§ **To do**: Within the entries below, find each line containing the word "immunohistochemistry" and copy it.

§ **Supplied material**:
..........

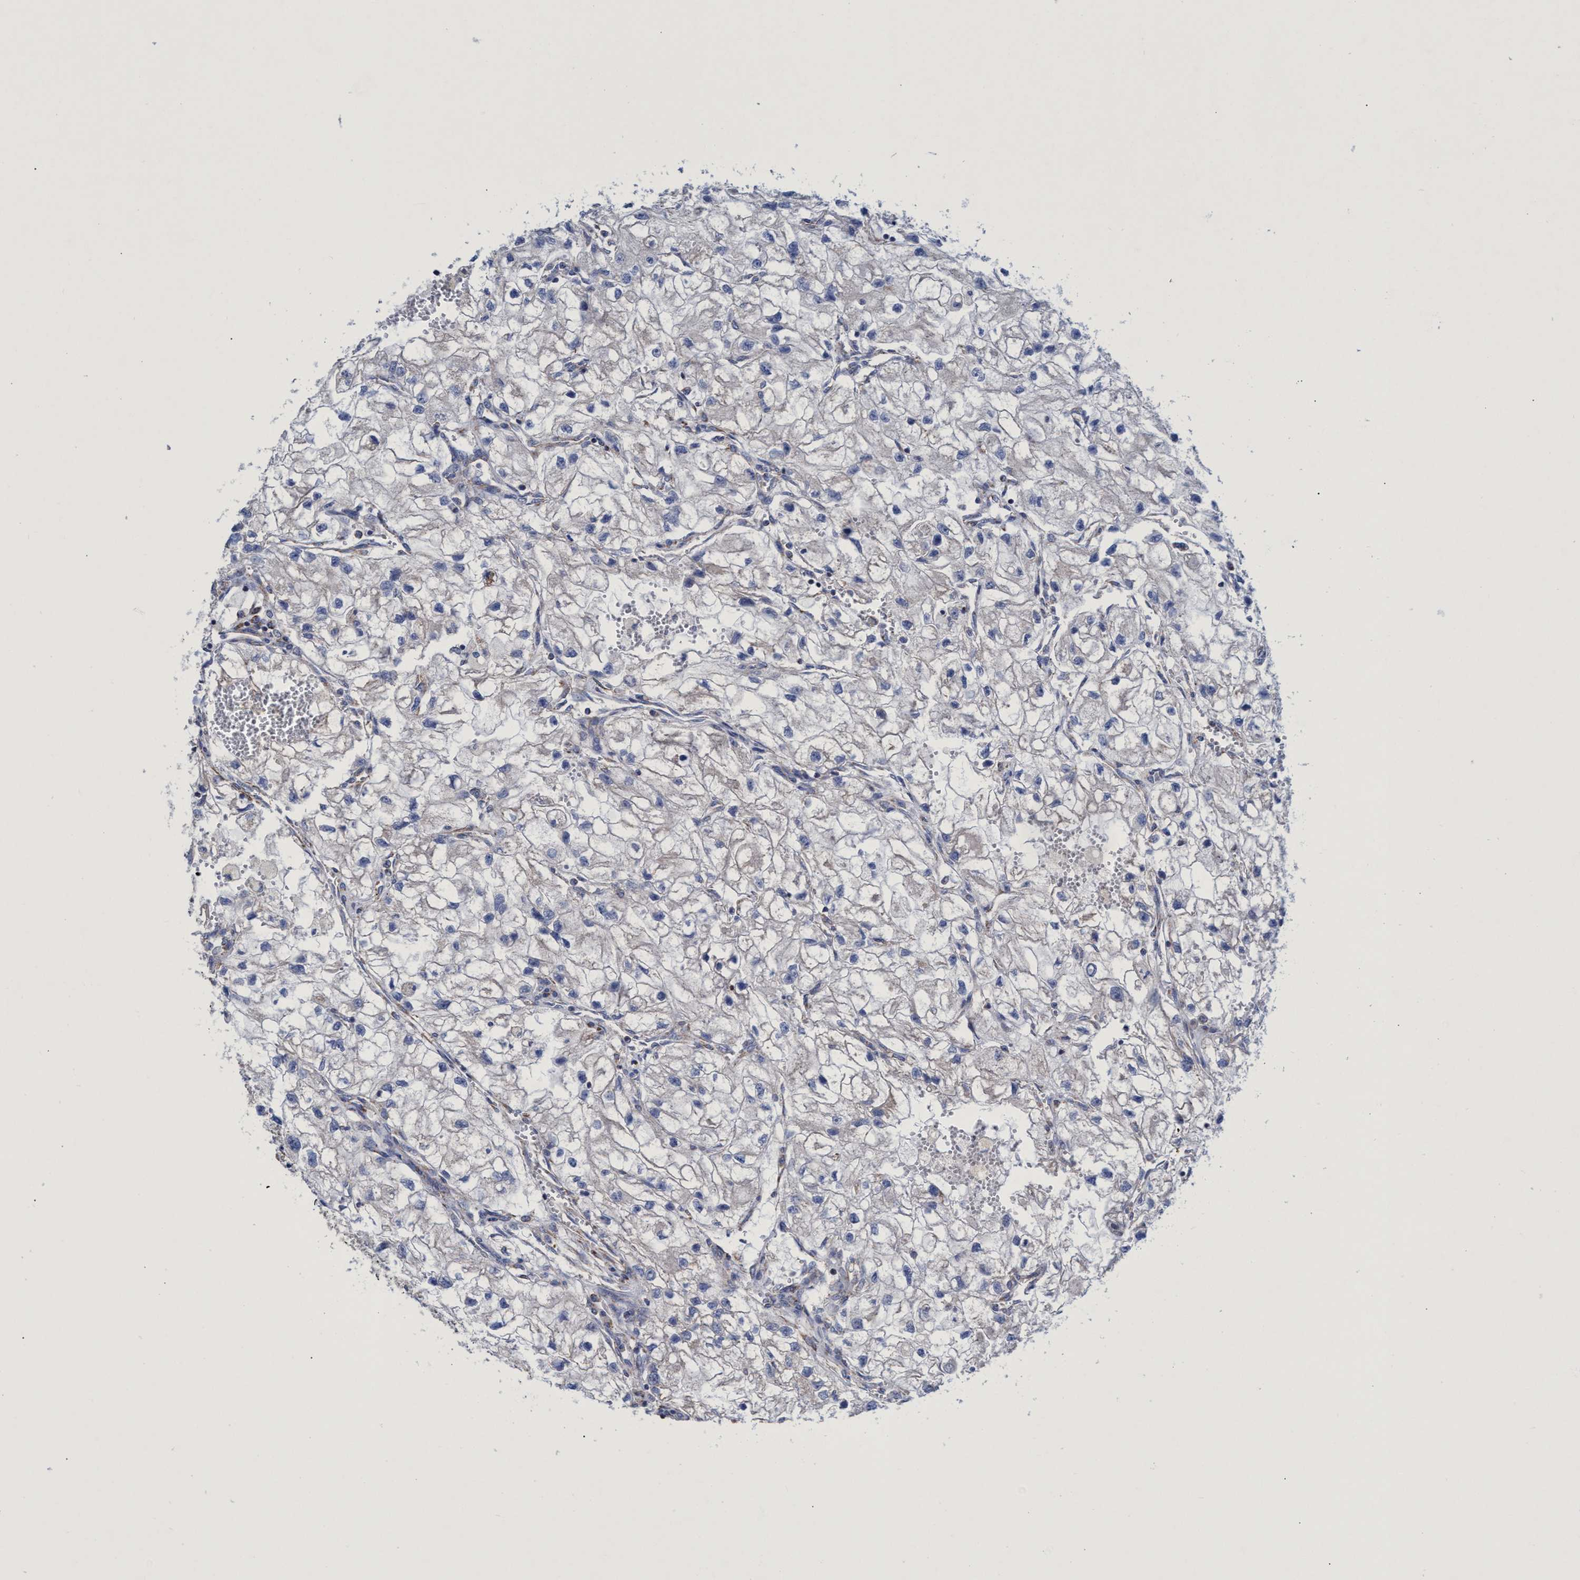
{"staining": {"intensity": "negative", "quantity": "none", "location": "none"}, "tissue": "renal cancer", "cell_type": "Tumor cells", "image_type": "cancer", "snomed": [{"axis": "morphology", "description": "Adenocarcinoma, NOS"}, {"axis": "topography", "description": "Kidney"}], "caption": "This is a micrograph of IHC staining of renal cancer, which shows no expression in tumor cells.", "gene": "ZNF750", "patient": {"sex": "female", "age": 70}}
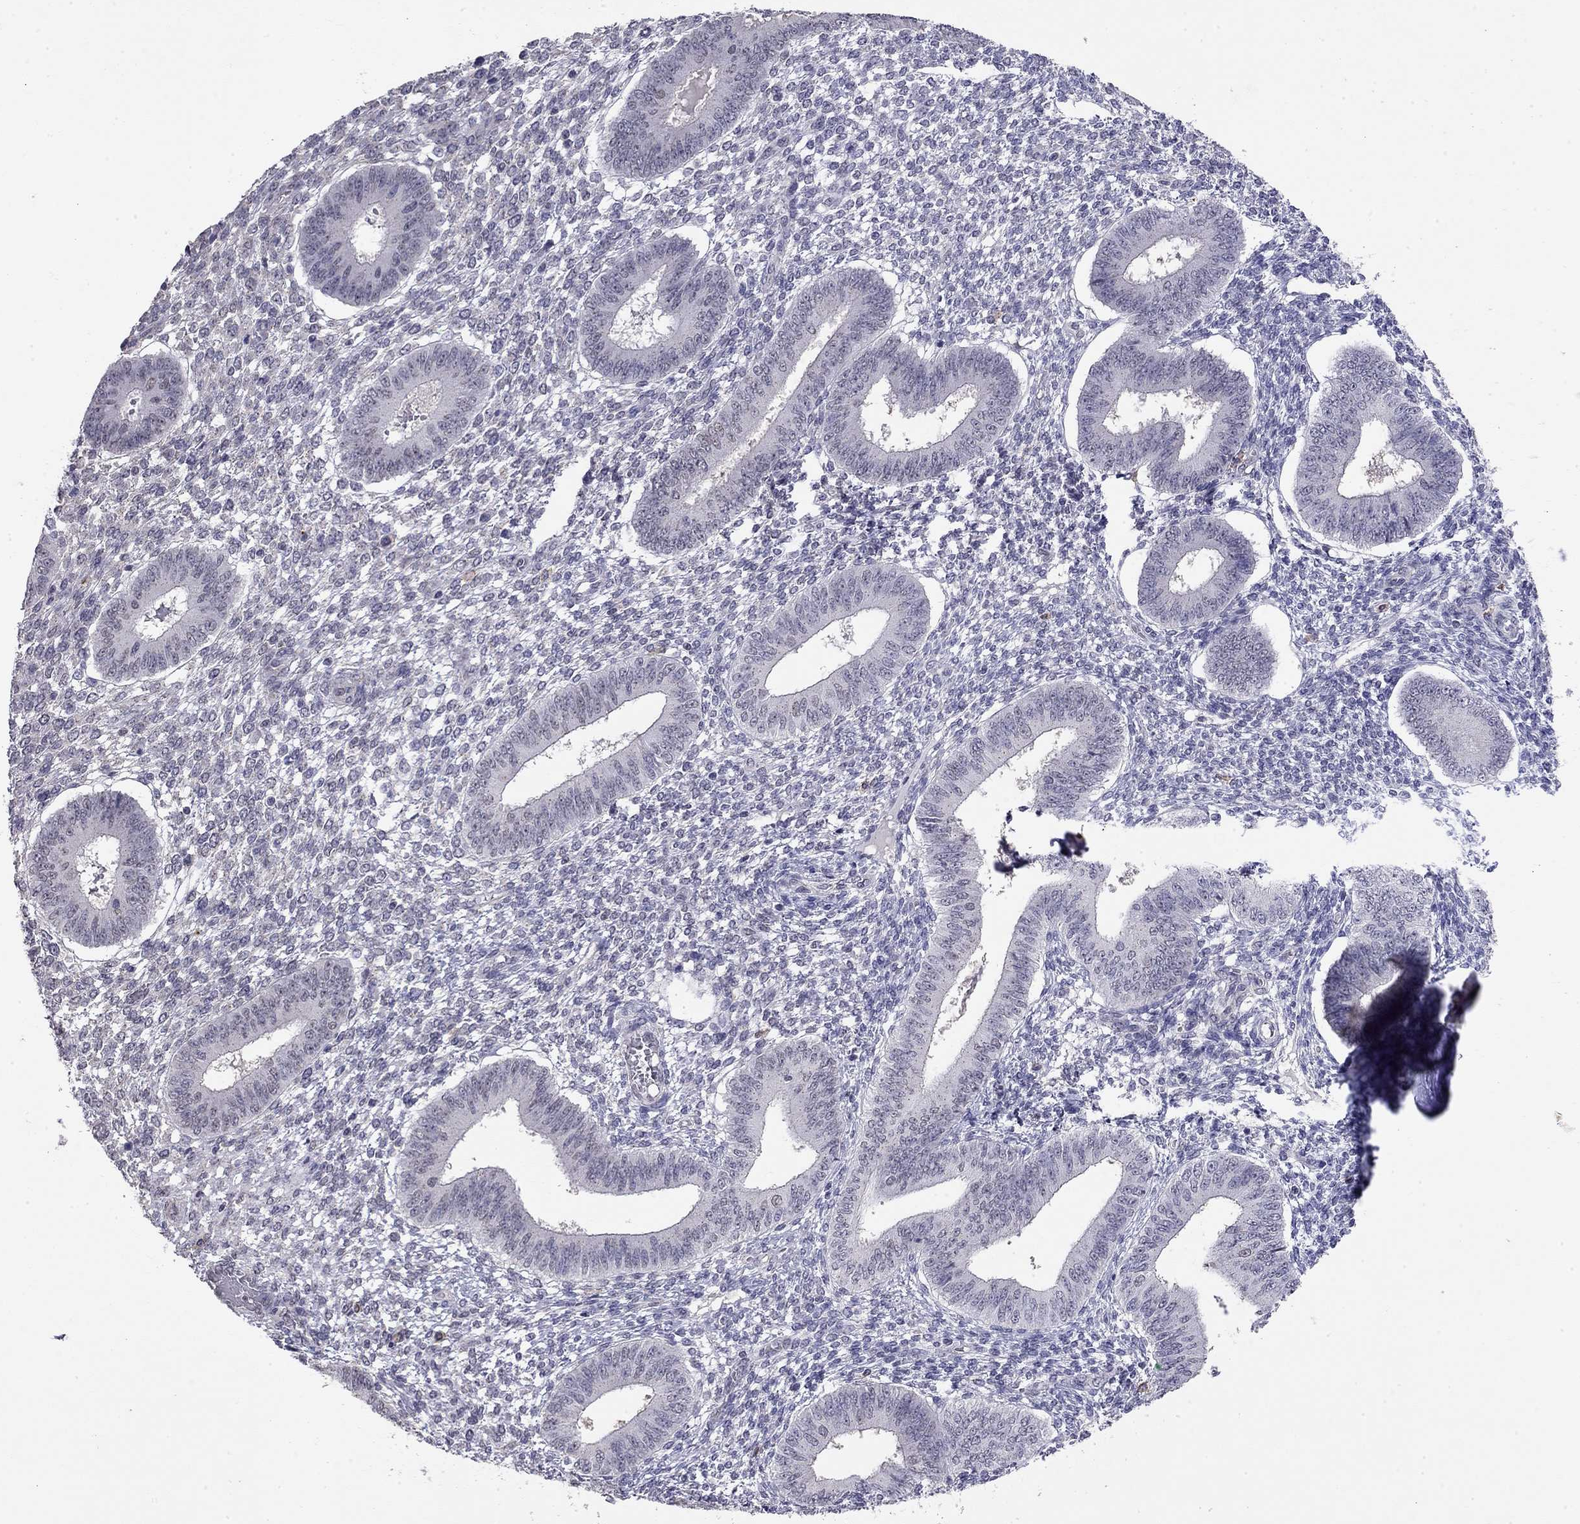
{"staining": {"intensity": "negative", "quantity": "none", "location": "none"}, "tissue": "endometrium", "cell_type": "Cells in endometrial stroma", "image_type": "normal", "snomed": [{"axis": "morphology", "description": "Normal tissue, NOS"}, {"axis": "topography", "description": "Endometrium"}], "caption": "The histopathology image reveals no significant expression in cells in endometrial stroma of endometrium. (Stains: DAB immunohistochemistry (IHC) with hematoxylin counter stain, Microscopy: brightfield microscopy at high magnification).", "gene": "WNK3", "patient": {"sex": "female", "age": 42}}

..........

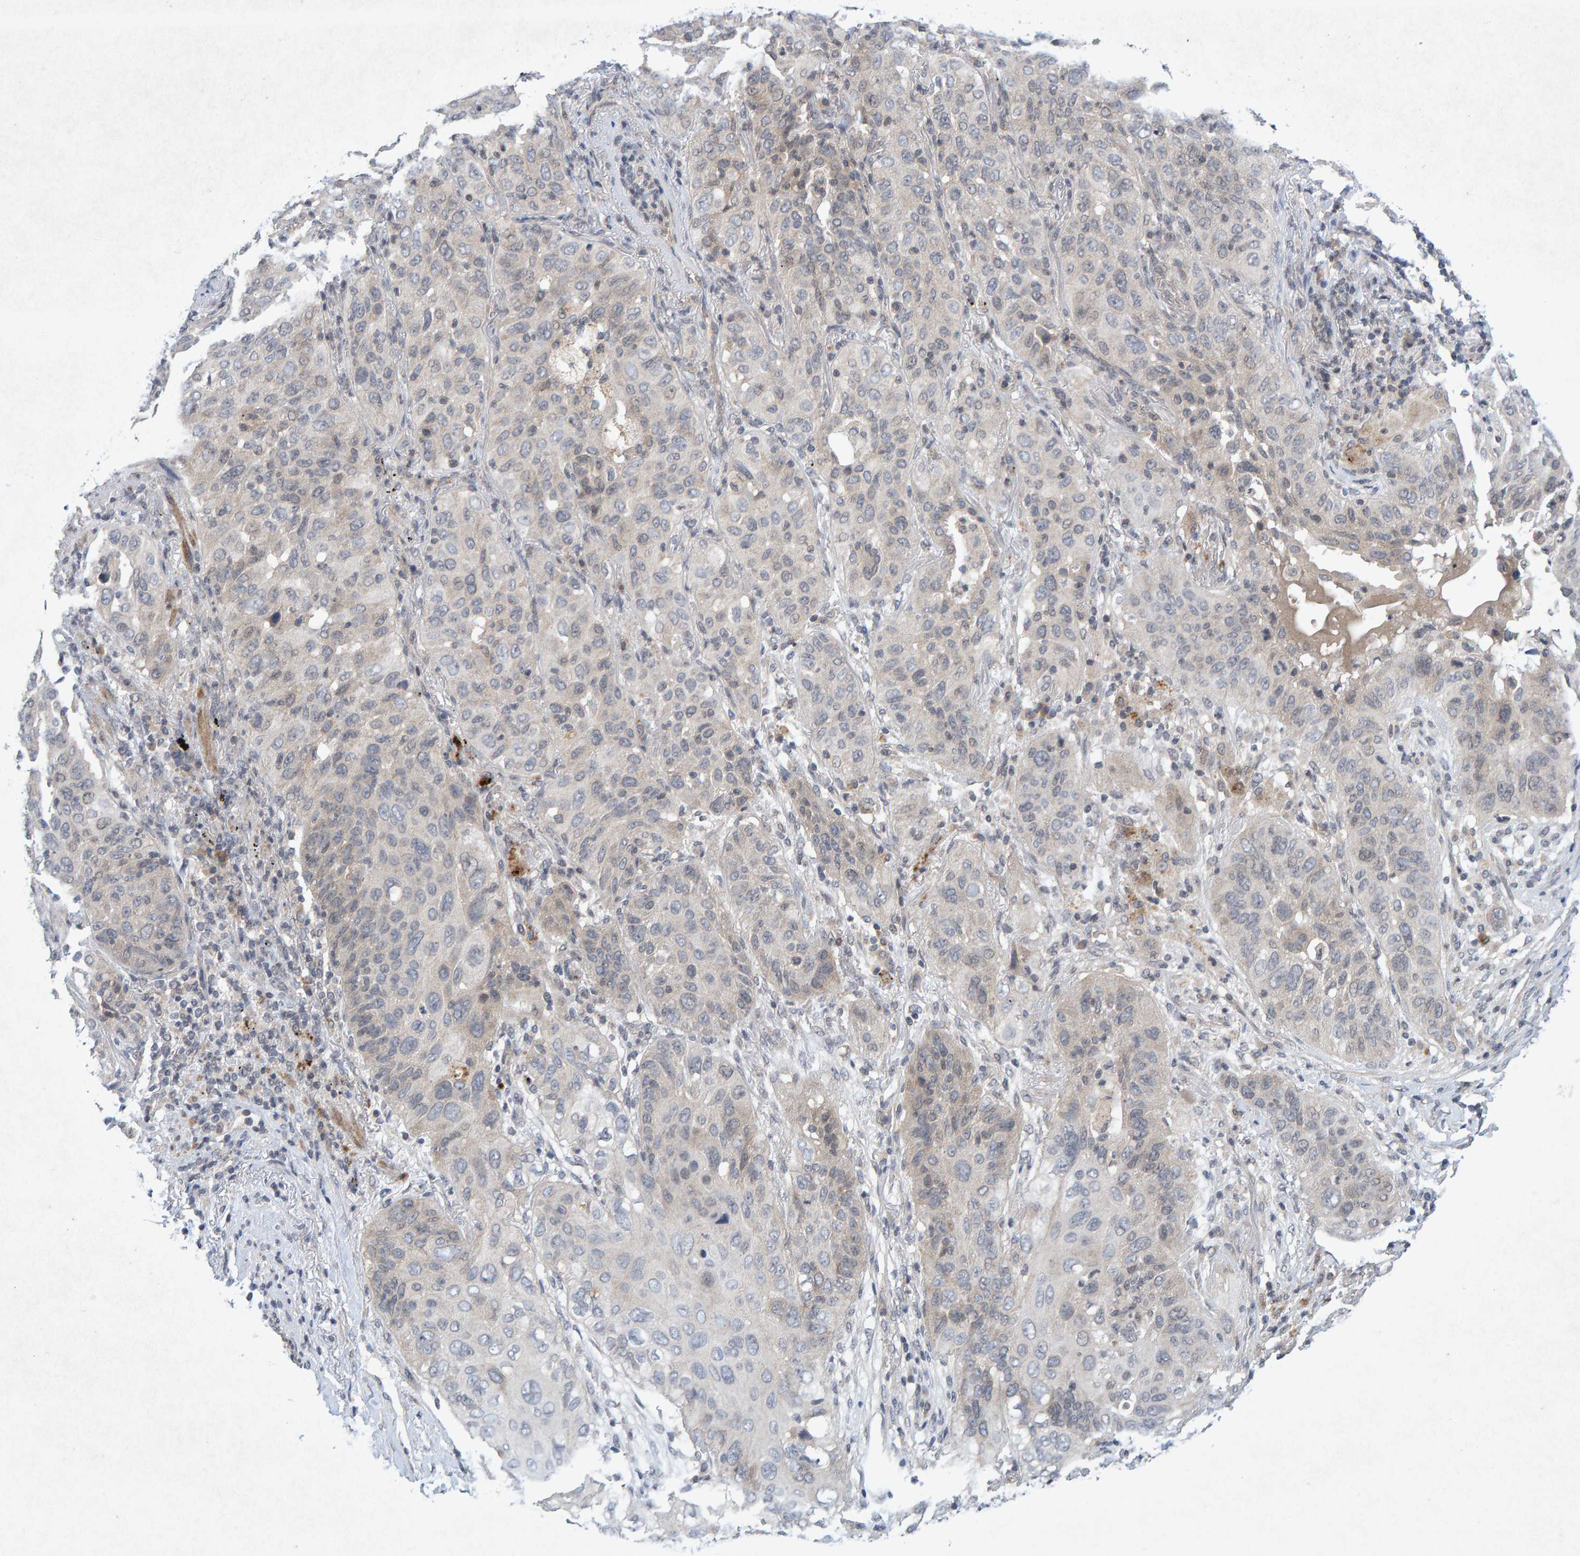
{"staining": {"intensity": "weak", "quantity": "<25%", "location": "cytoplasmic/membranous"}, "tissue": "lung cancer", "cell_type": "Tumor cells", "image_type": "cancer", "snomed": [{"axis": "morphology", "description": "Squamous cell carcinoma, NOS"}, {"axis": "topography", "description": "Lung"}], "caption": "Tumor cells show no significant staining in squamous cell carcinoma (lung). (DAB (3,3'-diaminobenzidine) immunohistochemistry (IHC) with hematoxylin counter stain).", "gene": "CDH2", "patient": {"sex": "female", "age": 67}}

..........

§ **Output of the task**:
{"staining": {"intensity": "negative", "quantity": "none", "location": "none"}, "tissue": "endometrium", "cell_type": "Cells in endometrial stroma", "image_type": "normal", "snomed": [{"axis": "morphology", "description": "Normal tissue, NOS"}, {"axis": "topography", "description": "Endometrium"}], "caption": "The histopathology image reveals no significant expression in cells in endometrial stroma of endometrium. (Stains: DAB immunohistochemistry (IHC) with hematoxylin counter stain, Microscopy: brightfield microscopy at high magnification).", "gene": "WNK3", "patient": {"sex": "female", "age": 42}}
{"staining": {"intensity": "weak", "quantity": "<25%", "location": "cytoplasmic/membranous"}, "tissue": "lung cancer", "cell_type": "Tumor cells", "image_type": "cancer", "snomed": [{"axis": "morphology", "description": "Squamous cell carcinoma, NOS"}, {"axis": "topography", "description": "Lung"}], "caption": "Tumor cells show no significant staining in squamous cell carcinoma (lung). (DAB (3,3'-diaminobenzidine) immunohistochemistry (IHC) with hematoxylin counter stain).", "gene": "CDH2", "patient": {"sex": "female", "age": 67}}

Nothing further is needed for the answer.